> [WORK ORDER] Exactly the lines from the one containing "assign f5 = d6;" through the end of the listing should be written out, both ends included, and nothing more.
##### INPUT FOR THIS TASK
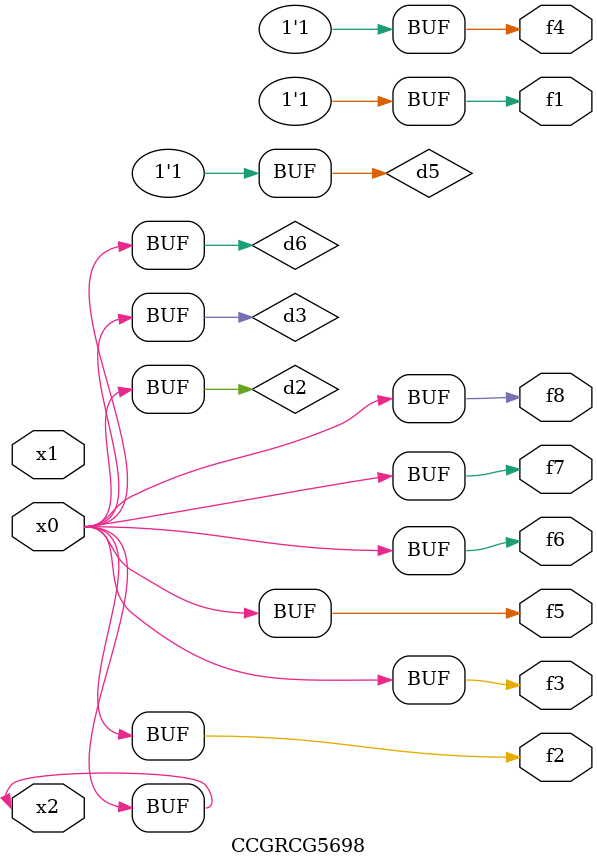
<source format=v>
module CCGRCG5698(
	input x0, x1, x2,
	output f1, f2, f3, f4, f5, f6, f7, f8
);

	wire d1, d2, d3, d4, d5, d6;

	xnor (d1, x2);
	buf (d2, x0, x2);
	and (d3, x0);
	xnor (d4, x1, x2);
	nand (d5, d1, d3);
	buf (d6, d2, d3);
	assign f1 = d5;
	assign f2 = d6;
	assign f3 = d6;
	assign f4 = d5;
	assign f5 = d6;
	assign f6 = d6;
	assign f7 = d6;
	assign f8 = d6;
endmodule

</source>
##########
> [RESPONSE TO THIS EXERCISE]
	assign f5 = d6;
	assign f6 = d6;
	assign f7 = d6;
	assign f8 = d6;
endmodule

</source>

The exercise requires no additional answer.